Document passage:

The Evaluation class concept was introduced in the Hilbert Class Library and further developed in RVL. Besides automated sanity checks, the Evaluation device ensures that the various objects attached to a function at a point of its domain (value, derivative,...) remain coherent, and avoids a great deal of redundant effort otherwise necessary for correct programming. The evaluation technique has various consequences for the construction of functions, described in the TOMS paper.
Data structures and low-level functions: RVL::DataContainers typically do not expose their data - otherwise, out-of-core data, or data distributed over the net, would not be representable. Instead, interaction with data occurs through evaluation of function objects (functions with persistent state). RVL supplies two hierarchies of function objects, based at RVL::FunctionObject and RVL::FunctionObjectConstEval (according to whether evaluation may alter the RVL::DataContainer doing the evaluating, or not). RVL::DataContainer is also an abstract base, for which evaluation of the two types of function object must be defined in subclasses. These three hierarchies form an instance of the acyclic Visitor design pattern, with RVL::DataContainer as the Element type and the two function object classes as the Visitor types. Much of the programming effort in building an RVL application goes into designing and implementing RVL::DataContainer subclasses encapsulating various concrete data structures, and RVL::FunctionObject and RVL::FunctionObjectConstEval types to manipulate these data structures.

Excerpted records:
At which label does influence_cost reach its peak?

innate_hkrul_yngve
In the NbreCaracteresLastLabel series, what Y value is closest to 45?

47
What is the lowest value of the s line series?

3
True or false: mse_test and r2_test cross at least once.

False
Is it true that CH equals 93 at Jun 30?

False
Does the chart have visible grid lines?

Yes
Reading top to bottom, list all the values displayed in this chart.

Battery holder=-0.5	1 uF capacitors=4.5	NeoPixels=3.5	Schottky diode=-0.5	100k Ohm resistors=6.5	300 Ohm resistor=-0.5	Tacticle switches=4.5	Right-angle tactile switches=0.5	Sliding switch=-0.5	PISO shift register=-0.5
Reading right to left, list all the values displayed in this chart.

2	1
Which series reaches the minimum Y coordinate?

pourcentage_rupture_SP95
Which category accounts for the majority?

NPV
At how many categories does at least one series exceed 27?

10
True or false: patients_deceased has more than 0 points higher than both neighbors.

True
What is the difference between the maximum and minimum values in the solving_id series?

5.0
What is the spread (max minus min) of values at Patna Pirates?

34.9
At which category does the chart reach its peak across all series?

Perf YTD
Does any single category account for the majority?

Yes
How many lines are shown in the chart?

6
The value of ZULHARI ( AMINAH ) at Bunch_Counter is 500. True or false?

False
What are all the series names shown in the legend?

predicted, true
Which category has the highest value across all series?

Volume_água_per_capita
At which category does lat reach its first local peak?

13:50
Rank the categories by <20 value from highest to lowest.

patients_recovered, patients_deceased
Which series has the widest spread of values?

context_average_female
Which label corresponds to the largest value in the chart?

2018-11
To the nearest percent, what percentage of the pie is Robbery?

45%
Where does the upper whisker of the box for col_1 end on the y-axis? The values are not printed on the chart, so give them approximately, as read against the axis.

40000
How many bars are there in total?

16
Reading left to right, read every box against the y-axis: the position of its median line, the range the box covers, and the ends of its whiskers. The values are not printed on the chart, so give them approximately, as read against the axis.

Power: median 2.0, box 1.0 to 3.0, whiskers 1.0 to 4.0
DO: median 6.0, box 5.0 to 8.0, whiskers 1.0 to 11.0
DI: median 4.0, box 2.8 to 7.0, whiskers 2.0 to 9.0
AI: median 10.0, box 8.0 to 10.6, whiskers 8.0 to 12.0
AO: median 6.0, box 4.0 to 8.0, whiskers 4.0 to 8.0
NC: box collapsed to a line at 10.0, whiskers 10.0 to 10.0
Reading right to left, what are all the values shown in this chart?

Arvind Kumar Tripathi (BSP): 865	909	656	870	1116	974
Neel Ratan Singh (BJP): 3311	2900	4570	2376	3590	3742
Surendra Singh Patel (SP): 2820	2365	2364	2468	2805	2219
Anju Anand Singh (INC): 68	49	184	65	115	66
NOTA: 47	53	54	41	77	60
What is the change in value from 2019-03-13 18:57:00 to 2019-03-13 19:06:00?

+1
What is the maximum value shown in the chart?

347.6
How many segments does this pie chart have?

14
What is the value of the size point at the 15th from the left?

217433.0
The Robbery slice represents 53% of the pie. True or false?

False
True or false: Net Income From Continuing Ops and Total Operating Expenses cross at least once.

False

Problem requirements: Reproduce verbatim the passage on RVL's design, starting with "The Evaluation class" and going on through "the TOMS paper.".

Result below:
The Evaluation class concept was introduced in the Hilbert Class Library and further developed in RVL. Besides automated sanity checks, the Evaluation device ensures that the various objects attached to a function at a point of its domain (value, derivative,...) remain coherent, and avoids a great deal of redundant effort otherwise necessary for correct programming. The evaluation technique has various consequences for the construction of functions, described in the TOMS paper.